"This drug is approved as an anticancer agent, but..."
Eiji pointed at the screen.
"Is there a problem?" Sena asked.
"Opposite. It might also work for Alzheimer's disease."
Akira showed interest. "Drug repositioning?"
"Yes. A strategy to find new indications for existing drugs."
Sena asked, "But why would an anticancer drug work for neurological diseases?"
Eiji explained. "Not by chance. Analyzing the target protein network revealed common pathways."
Akira opened his notebook. "Off-target effects?"
"That too. But this time, it's an intentional multi-target strategy."
Eiji drew a diagram. A network connecting drugs to multiple targets.
"This drug's main target is kinase A, but it also weakly binds kinase B."
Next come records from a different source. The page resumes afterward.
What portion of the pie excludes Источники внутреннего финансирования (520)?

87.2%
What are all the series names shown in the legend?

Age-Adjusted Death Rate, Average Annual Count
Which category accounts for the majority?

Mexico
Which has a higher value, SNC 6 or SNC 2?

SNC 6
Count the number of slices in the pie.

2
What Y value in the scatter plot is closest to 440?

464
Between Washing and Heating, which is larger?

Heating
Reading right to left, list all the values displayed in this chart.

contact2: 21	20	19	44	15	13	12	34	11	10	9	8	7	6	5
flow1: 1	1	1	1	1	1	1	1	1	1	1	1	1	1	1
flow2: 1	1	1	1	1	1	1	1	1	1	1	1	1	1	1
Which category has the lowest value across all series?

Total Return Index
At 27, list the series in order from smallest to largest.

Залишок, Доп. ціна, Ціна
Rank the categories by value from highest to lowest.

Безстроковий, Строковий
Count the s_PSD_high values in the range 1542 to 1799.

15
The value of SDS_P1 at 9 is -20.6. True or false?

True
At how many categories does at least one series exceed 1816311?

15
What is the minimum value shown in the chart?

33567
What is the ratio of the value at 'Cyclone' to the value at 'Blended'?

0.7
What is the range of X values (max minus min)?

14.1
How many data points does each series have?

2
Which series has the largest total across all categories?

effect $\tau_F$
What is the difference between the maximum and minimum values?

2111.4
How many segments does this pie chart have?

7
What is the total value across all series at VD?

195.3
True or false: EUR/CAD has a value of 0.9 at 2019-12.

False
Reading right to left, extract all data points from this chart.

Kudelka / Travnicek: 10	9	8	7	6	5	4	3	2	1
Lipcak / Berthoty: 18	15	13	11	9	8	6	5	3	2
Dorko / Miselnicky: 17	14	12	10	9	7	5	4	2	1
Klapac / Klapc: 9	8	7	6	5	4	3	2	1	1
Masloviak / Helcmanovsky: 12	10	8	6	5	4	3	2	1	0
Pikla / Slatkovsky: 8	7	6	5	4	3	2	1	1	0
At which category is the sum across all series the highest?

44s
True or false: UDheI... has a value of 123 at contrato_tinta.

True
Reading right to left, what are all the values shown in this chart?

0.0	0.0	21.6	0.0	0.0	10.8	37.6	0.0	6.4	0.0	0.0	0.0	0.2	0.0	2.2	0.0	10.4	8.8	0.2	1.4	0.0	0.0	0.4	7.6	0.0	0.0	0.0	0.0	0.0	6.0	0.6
"Isn't that a side effect?" Sena confirmed.
"It can be. But if kinase B is in the Alzheimer's disease pathway, it becomes therapeutic."
Akira understood. "Potential for killing two birds with one stone."
"More precisely, calculated versatility."
Sena wrote in her notebook. "Advantages of repositioning are..."
"First, safety data already exists. Can skip phase 1 clinical trials."
Akira added, "Development time is also shortened. Ten years can become five."
"Costs decrease too?"
"Significantly. New drug development costs hundreds of billions, repositioning costs tens of billions."
Eiji gave another example. "This was a rheumatoid arthritis drug, but now it's also used for inflammatory bowel disease."
"The mechanism?"
"Inhibition of inflammatory cytokines. Same target, different disease."
Sena asked, "But how do we find candidates?"
Eiji explained methodology. "Several approaches. First, phenotypic screening."
"Phenotypic?"
"Directly observe effects in cells or animal models. Even without knowing the target, if it works, it's good."
Akira supplemented. "A hypothesis-free approach."
"Next, structure-based methods. Dock existing drugs to new targets."
"Test everything?" Sena was surprised.
"With virtual screening. Can calculate thousands of drugs against hundreds of targets, all combinations."
Akira asked, "Computational cost?"
"Recently, machine learning makes it efficient. Pre-filter likely combinations."
Eiji introduced another approach. "And network pharmacology."
"Network?"
"Represent diseases and drugs as molecular networks. Search for common nodes or pathways."
Akira looked at the screen. "This is graph theory?"
"Yes. Calculate shortest paths between disease genes and drug targets, or cluster them."
Sena got excited. "Mathematics connects to drug design!"
"Everything is connected," Eiji said. "Informatics, structural biology, clinical medicine."
Akira asked a practical question. "But what's the success rate?"
"Honestly, still low. If one gets approved from 10 to 100 candidates, that's good."
"But still worth doing?"
"Yes. Especially for rare diseases or emergencies. During COVID-19, repurposing existing drugs was urgent."
Sena remembered. "Remdesivir was originally for Ebola, right?"
"Correct. A repositioning success story."
Eiji showed another candidate. "Don't you think this is surprising?"
"An antidepressant for... diabetes?"
"Serotonin receptors are also in pancreatic β-cells. Modulating them changes insulin secretion."
Akira was impressed. "The complexity of biology."
"Yes. One receptor has different roles in multiple tissues."
Sena said, "So unexpected combinations emerge."
"That's the appeal of repositioning. Known drugs with unknown possibilities."
Eiji opened a database. "This is DrugBank. Information on all approved drugs."
"Structure, targets, side effects, all recorded."
Akira proposed. "Can we infer new indications from side effect profiles?"
"We can. Side effects are unintended pharmacological actions. But they can become main actions for other diseases."
Sena understood. "Transform the 'shadow' side of drugs into light."
"Beautiful expression," Eiji smiled. "Unexpected candidates lurking in shadows. That's the essence of repositioning."
Akira said calmly, "But there are intellectual property issues."
"True. Existing drugs often have expired patents. Weak corporate motivation."
"But still valuable for patients."
"Yes. So the role of academia and public institutions is large."
Sena closed her notebook. "Revisiting existing resources with new perspectives. Repositioning is creative."
"A bridge connecting past and future," Eiji said.
The three continued searching databases of existing drugs for yet-unseen possibilities.